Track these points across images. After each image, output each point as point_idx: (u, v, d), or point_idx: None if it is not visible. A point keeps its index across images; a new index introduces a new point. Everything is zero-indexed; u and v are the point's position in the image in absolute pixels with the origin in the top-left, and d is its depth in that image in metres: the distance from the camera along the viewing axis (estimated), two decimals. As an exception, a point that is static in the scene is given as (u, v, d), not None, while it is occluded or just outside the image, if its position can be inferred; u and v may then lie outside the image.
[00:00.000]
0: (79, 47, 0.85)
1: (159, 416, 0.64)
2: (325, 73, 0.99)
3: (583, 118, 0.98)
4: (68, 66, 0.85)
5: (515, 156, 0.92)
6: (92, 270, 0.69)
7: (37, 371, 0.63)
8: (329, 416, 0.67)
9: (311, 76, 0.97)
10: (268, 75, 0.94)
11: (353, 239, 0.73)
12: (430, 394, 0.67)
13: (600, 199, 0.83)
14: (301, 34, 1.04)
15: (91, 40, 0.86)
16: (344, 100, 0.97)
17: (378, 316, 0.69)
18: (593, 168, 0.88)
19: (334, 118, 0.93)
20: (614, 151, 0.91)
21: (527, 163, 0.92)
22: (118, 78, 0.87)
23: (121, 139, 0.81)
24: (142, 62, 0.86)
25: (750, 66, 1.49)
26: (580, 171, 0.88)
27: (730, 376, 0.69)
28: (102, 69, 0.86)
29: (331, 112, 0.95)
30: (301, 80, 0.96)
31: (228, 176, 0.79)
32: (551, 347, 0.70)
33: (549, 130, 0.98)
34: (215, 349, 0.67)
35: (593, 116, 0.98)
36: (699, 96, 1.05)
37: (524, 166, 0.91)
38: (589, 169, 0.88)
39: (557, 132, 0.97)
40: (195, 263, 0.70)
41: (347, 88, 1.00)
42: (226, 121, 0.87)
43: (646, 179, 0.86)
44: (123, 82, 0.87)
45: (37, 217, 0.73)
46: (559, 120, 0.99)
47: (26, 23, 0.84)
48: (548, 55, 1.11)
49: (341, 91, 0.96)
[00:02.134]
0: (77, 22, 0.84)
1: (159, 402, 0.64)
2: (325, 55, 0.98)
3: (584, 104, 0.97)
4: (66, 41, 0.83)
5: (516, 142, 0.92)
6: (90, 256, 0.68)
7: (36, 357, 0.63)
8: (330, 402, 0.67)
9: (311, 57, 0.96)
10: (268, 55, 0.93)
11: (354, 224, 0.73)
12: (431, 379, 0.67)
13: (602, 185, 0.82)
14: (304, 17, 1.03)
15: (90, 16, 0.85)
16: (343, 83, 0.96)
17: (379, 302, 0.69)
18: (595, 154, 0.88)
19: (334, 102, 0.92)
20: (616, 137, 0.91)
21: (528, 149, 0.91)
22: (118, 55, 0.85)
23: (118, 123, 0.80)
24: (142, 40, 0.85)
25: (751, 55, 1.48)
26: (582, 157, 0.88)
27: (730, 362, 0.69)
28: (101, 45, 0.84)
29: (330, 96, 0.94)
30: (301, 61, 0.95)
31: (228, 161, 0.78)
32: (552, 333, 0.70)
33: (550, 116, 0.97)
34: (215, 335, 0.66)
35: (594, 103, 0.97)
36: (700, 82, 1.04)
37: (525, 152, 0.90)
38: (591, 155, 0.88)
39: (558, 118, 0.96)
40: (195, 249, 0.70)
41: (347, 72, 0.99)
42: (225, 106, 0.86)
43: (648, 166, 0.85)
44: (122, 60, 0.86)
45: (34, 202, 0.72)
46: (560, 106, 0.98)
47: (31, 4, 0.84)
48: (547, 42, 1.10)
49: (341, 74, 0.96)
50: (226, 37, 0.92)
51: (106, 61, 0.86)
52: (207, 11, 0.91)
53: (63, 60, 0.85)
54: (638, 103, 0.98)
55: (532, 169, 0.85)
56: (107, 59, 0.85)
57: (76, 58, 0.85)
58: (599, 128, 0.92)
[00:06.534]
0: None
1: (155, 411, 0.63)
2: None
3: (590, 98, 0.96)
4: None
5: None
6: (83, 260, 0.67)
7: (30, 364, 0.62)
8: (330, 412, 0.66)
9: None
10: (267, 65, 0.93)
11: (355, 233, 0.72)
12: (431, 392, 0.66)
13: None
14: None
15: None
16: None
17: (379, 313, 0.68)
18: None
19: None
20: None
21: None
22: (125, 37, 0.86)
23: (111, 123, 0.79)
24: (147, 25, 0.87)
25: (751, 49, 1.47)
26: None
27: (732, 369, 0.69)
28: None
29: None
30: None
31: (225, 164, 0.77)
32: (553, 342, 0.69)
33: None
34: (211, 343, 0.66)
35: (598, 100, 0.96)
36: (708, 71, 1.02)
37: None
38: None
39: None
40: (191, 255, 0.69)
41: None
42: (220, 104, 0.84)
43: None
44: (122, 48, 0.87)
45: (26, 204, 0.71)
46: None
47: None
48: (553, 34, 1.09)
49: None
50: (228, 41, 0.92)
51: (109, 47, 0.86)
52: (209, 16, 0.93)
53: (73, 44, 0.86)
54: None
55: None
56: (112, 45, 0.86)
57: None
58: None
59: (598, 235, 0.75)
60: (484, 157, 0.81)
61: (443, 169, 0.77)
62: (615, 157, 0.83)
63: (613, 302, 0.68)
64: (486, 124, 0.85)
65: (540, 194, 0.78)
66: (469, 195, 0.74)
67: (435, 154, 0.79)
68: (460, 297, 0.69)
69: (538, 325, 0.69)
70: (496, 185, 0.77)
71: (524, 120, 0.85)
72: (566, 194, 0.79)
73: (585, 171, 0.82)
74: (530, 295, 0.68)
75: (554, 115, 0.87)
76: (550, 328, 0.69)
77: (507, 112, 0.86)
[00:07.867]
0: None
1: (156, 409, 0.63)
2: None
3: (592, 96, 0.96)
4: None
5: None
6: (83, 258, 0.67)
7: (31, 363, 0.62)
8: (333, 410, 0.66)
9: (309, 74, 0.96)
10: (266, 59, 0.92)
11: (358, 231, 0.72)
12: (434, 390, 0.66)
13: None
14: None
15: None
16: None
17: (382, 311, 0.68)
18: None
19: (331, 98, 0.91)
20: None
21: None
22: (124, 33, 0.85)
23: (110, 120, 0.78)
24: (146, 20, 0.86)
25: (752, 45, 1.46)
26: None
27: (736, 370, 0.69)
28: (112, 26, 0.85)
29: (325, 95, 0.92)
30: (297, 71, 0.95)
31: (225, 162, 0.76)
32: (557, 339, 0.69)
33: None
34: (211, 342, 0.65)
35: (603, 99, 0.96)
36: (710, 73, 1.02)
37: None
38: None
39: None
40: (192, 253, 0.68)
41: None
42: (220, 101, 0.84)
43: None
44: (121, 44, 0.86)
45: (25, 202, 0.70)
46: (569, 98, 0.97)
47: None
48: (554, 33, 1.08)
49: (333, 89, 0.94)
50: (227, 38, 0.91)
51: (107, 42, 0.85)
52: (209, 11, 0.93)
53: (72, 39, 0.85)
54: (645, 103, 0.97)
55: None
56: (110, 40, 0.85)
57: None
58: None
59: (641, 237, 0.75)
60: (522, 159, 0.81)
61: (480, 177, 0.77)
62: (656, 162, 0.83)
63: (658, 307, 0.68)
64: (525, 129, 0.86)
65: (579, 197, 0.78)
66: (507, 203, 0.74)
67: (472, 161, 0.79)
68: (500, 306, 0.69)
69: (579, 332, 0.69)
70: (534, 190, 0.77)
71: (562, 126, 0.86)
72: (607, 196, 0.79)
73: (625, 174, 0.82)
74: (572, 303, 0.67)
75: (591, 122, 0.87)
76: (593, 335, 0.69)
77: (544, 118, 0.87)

* **Task details**: Please retype all of the data above exactly as written.

* **Answer space**:
Track these points across images. After each image, output each point as point_idx: (u, v, d), or point_idx: None if it is not visible. A point keeps its index across images; a new index introduces a new point. Everything is zero-indexed; u and v are the point's position in the image in absolute pixels with the origin in the top-left, and d is its depth in that image in metres: the distance from the camera along the viewing axis (estimated), two decimals. As an exception, a point that is static in the scene is given as (u, v, d), not None, while it is occluded or just outside the image, if its position can be inferred; u and v may then lie outside the image.
[00:00.000]
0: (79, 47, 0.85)
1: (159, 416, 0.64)
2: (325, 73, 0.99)
3: (583, 118, 0.98)
4: (68, 66, 0.85)
5: (515, 156, 0.92)
6: (92, 270, 0.69)
7: (37, 371, 0.63)
8: (329, 416, 0.67)
9: (311, 76, 0.97)
10: (268, 75, 0.94)
11: (353, 239, 0.73)
12: (430, 394, 0.67)
13: (600, 199, 0.83)
14: (301, 34, 1.04)
15: (91, 40, 0.86)
16: (344, 100, 0.97)
17: (378, 316, 0.69)
18: (593, 168, 0.88)
19: (334, 118, 0.93)
20: (614, 151, 0.91)
21: (527, 163, 0.92)
22: (118, 78, 0.87)
23: (121, 139, 0.81)
24: (142, 62, 0.86)
25: (750, 66, 1.49)
26: (580, 171, 0.88)
27: (730, 376, 0.69)
28: (102, 69, 0.86)
29: (331, 112, 0.95)
30: (301, 80, 0.96)
31: (228, 176, 0.79)
32: (551, 347, 0.70)
33: (549, 130, 0.98)
34: (215, 349, 0.67)
35: (593, 116, 0.98)
36: (699, 96, 1.05)
37: (524, 166, 0.91)
38: (589, 169, 0.88)
39: (557, 132, 0.97)
40: (195, 263, 0.70)
41: (347, 88, 1.00)
42: (226, 121, 0.87)
43: (646, 179, 0.86)
44: (123, 82, 0.87)
45: (37, 217, 0.73)
46: (559, 120, 0.99)
47: (26, 23, 0.84)
48: (548, 55, 1.11)
49: (341, 91, 0.96)
[00:02.134]
0: (77, 22, 0.84)
1: (159, 402, 0.64)
2: (325, 55, 0.98)
3: (584, 104, 0.97)
4: (66, 41, 0.83)
5: (516, 142, 0.92)
6: (90, 256, 0.68)
7: (36, 357, 0.63)
8: (330, 402, 0.67)
9: (311, 57, 0.96)
10: (268, 55, 0.93)
11: (354, 224, 0.73)
12: (431, 379, 0.67)
13: (602, 185, 0.82)
14: (304, 17, 1.03)
15: (90, 16, 0.85)
16: (343, 83, 0.96)
17: (379, 302, 0.69)
18: (595, 154, 0.88)
19: (334, 102, 0.92)
20: (616, 137, 0.91)
21: (528, 149, 0.91)
22: (118, 55, 0.85)
23: (118, 123, 0.80)
24: (142, 40, 0.85)
25: (751, 55, 1.48)
26: (582, 157, 0.88)
27: (730, 362, 0.69)
28: (101, 45, 0.84)
29: (330, 96, 0.94)
30: (301, 61, 0.95)
31: (228, 161, 0.78)
32: (552, 333, 0.70)
33: (550, 116, 0.97)
34: (215, 335, 0.66)
35: (594, 103, 0.97)
36: (700, 82, 1.04)
37: (525, 152, 0.90)
38: (591, 155, 0.88)
39: (558, 118, 0.96)
40: (195, 249, 0.70)
41: (347, 72, 0.99)
42: (225, 106, 0.86)
43: (648, 166, 0.85)
44: (122, 60, 0.86)
45: (34, 202, 0.72)
46: (560, 106, 0.98)
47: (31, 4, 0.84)
48: (547, 42, 1.10)
49: (341, 74, 0.96)
50: (226, 37, 0.92)
51: (106, 61, 0.86)
52: (207, 11, 0.91)
53: (63, 60, 0.85)
54: (638, 103, 0.98)
55: (532, 169, 0.85)
56: (107, 59, 0.85)
57: (76, 58, 0.85)
58: (599, 128, 0.92)
[00:06.534]
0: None
1: (155, 411, 0.63)
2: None
3: (590, 98, 0.96)
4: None
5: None
6: (83, 260, 0.67)
7: (30, 364, 0.62)
8: (330, 412, 0.66)
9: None
10: (267, 65, 0.93)
11: (355, 233, 0.72)
12: (431, 392, 0.66)
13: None
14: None
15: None
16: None
17: (379, 313, 0.68)
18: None
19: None
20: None
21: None
22: (125, 37, 0.86)
23: (111, 123, 0.79)
24: (147, 25, 0.87)
25: (751, 49, 1.47)
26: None
27: (732, 369, 0.69)
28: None
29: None
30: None
31: (225, 164, 0.77)
32: (553, 342, 0.69)
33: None
34: (211, 343, 0.66)
35: (598, 100, 0.96)
36: (708, 71, 1.02)
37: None
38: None
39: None
40: (191, 255, 0.69)
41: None
42: (220, 104, 0.84)
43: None
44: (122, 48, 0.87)
45: (26, 204, 0.71)
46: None
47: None
48: (553, 34, 1.09)
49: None
50: (228, 41, 0.92)
51: (109, 47, 0.86)
52: (209, 16, 0.93)
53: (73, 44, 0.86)
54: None
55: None
56: (112, 45, 0.86)
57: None
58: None
59: (598, 235, 0.75)
60: (484, 157, 0.81)
61: (443, 169, 0.77)
62: (615, 157, 0.83)
63: (613, 302, 0.68)
64: (486, 124, 0.85)
65: (540, 194, 0.78)
66: (469, 195, 0.74)
67: (435, 154, 0.79)
68: (460, 297, 0.69)
69: (538, 325, 0.69)
70: (496, 185, 0.77)
71: (524, 120, 0.85)
72: (566, 194, 0.79)
73: (585, 171, 0.82)
74: (530, 295, 0.68)
75: (554, 115, 0.87)
76: (550, 328, 0.69)
77: (507, 112, 0.86)
[00:07.867]
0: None
1: (156, 409, 0.63)
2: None
3: (592, 96, 0.96)
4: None
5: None
6: (83, 258, 0.67)
7: (31, 363, 0.62)
8: (333, 410, 0.66)
9: (309, 74, 0.96)
10: (266, 59, 0.92)
11: (358, 231, 0.72)
12: (434, 390, 0.66)
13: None
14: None
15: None
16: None
17: (382, 311, 0.68)
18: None
19: (331, 98, 0.91)
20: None
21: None
22: (124, 33, 0.85)
23: (110, 120, 0.78)
24: (146, 20, 0.86)
25: (752, 45, 1.46)
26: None
27: (736, 370, 0.69)
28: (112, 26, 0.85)
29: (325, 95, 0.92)
30: (297, 71, 0.95)
31: (225, 162, 0.76)
32: (557, 339, 0.69)
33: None
34: (211, 342, 0.65)
35: (603, 99, 0.96)
36: (710, 73, 1.02)
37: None
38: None
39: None
40: (192, 253, 0.68)
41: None
42: (220, 101, 0.84)
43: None
44: (121, 44, 0.86)
45: (25, 202, 0.70)
46: (569, 98, 0.97)
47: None
48: (554, 33, 1.08)
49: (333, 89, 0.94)
50: (227, 38, 0.91)
51: (107, 42, 0.85)
52: (209, 11, 0.93)
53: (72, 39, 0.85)
54: (645, 103, 0.97)
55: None
56: (110, 40, 0.85)
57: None
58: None
59: (641, 237, 0.75)
60: (522, 159, 0.81)
61: (480, 177, 0.77)
62: (656, 162, 0.83)
63: (658, 307, 0.68)
64: (525, 129, 0.86)
65: (579, 197, 0.78)
66: (507, 203, 0.74)
67: (472, 161, 0.79)
68: (500, 306, 0.69)
69: (579, 332, 0.69)
70: (534, 190, 0.77)
71: (562, 126, 0.86)
72: (607, 196, 0.79)
73: (625, 174, 0.82)
74: (572, 303, 0.67)
75: (591, 122, 0.87)
76: (593, 335, 0.69)
77: (544, 118, 0.87)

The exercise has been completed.